At the last user conference for some iSeries-based software that we run, IBM had...

thoughtpolice · on Aug 17, 2015

I think the horsepower on those machines shouldn't be underestimated, because they are not entirely as equivalent as you think... I was thoroughly surprised when an unoptimized (but correct!) ChaCha20/8 implementation I wrote on a 3.0GHz POWER8 little-endian machine was about as fast as the latest 3.5gHz Xeons @ AES-256 with AESNI (about 1.3cpb vs 1.0cpb IIRC, but the latter has a dedicated hardware unit for it!) On that same Xeon, the ChaCha20 code only hit somewhere around 5cpb - that's software vs silicon!

It also has 170 cores and was actually a QEMU instance (w/ hardware virtualization extensions) vs raw dedicated metal. If you're doing any kind of numerical or analytic workloads (even databases), I wouldn't throw them aside so quickly. You can even get CUDA for them these days, and certain physical addons like CAPI allow you to map and coherently share physical CPU address space with FPGAs or GPUs. If I could get those things in a reasonable workstation configuration, I'd probably go for it tbh.

(I'd be more than willing to repeat this and post some more accurate numbers if anyone cares. I also need to get around to benchmarking AESNI vs that POWER8 machines _actual_ dedicated AES unit.
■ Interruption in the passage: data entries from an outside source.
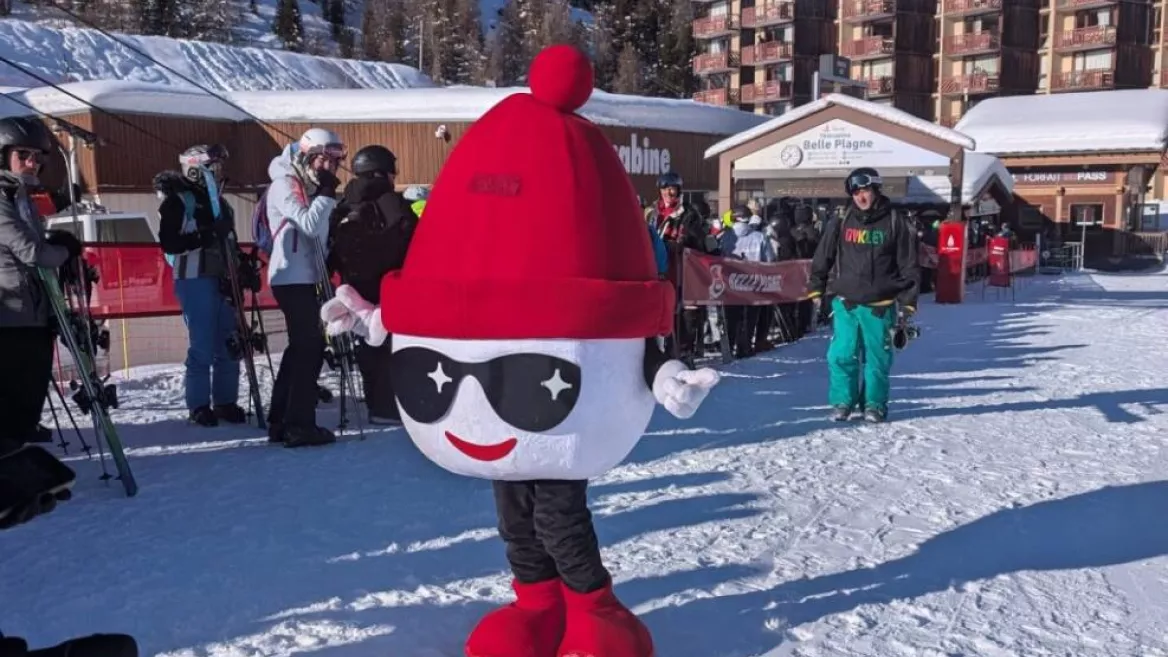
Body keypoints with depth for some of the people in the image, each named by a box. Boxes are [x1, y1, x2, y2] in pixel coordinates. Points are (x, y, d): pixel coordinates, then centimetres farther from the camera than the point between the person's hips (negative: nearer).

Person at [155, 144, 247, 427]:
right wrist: (201, 237, -25)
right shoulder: (178, 201, -2)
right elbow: (168, 242, -10)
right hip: (194, 279, -7)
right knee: (202, 346, -7)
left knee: (229, 345, 4)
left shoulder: (220, 202, 20)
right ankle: (199, 406, 2)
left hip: (223, 280, 7)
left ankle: (226, 402, 13)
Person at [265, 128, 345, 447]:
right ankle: (299, 425, -8)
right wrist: (327, 193, -16)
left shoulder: (311, 187, 17)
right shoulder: (285, 185, -9)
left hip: (305, 277, 9)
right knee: (311, 346, -11)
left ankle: (281, 422, 20)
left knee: (300, 347, 12)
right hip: (292, 277, -9)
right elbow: (309, 225, -22)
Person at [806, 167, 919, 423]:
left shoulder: (894, 223, 1)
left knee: (877, 357, 6)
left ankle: (875, 404, 19)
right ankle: (842, 402, 14)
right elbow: (823, 257, 11)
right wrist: (816, 289, 8)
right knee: (841, 355, 1)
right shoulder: (842, 223, 6)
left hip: (879, 306, -1)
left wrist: (907, 302, -1)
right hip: (845, 304, 2)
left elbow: (908, 265, 2)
The benchmark above was only flexing its vector/integer unit capabilities. ;)

ajross · on Aug 17, 2015

If you're getting a 4x difference in IPC using a crypto microbenchmark from compiled C code (i.e. it doesn't sound like you're bandwidth or I/O limited), there has to be something else at work. POWER8 is a nice core, but it's not that wide. Maybe the compiler was recognizing your operations and replacing them with AES primitives?

rdtsc · on Aug 17, 2015

Caches and memory latency/bandwidth can have serious effects as well.

ajross · on Aug 17, 2015

Yes, but at this kind of multiplier only in the case where the entire test is 100% cache-resident on one CPU and spilling on the other. Crypto stuff tends to have small working sets, so my intuition is that it's got to be something else.

throwaway2048 · on Aug 18, 2015

an ASM optimized chacha20 is faster than AES-NI on newer intel chips.

McGlockenshire · on Aug 17, 2015

> Equivalent x86 Linux servers are 1/4 the price.

You're severely underestimating the cost of dual-proc 16-core Xeons (about $3500 each for the E5-2698v3), and by the time you add memory, storage, I/O, networking, and other necessities, you're easily in the $15-20k range.

Source: I work for an integrator.

aus_ · on Aug 17, 2015

Just to clarify: P-series (Power/POWER8) Linux is not the same as what is announced here. LinuxONE runs on the System z (mainframe / s390x) platform.

rodgerd · on Aug 17, 2015

Yes, but they now share the same microarchitecture. s390x is mostly a difference in the microcode.

nickpsecurity · on Aug 17, 2015

It has a custom processor:

https://en.wikipedia.org/wiki/IBM_zEC12_%28microprocessor%29

ska · on Aug 17, 2015

"Equivalent x86 Linux servers are 1/4 the price."

That doesn't sound right to me. What are you considering an equivalent x86 machine?

nickpsecurity · on Aug 17, 2015

Hypervisor is built-in. Single-core up to 2x faster clock than x86 per core. Double the cache. Decimal support built-in is great for financial calculations. Security advantage in that about every malware and attack tool is written for x86 with some attention shifting to ARM.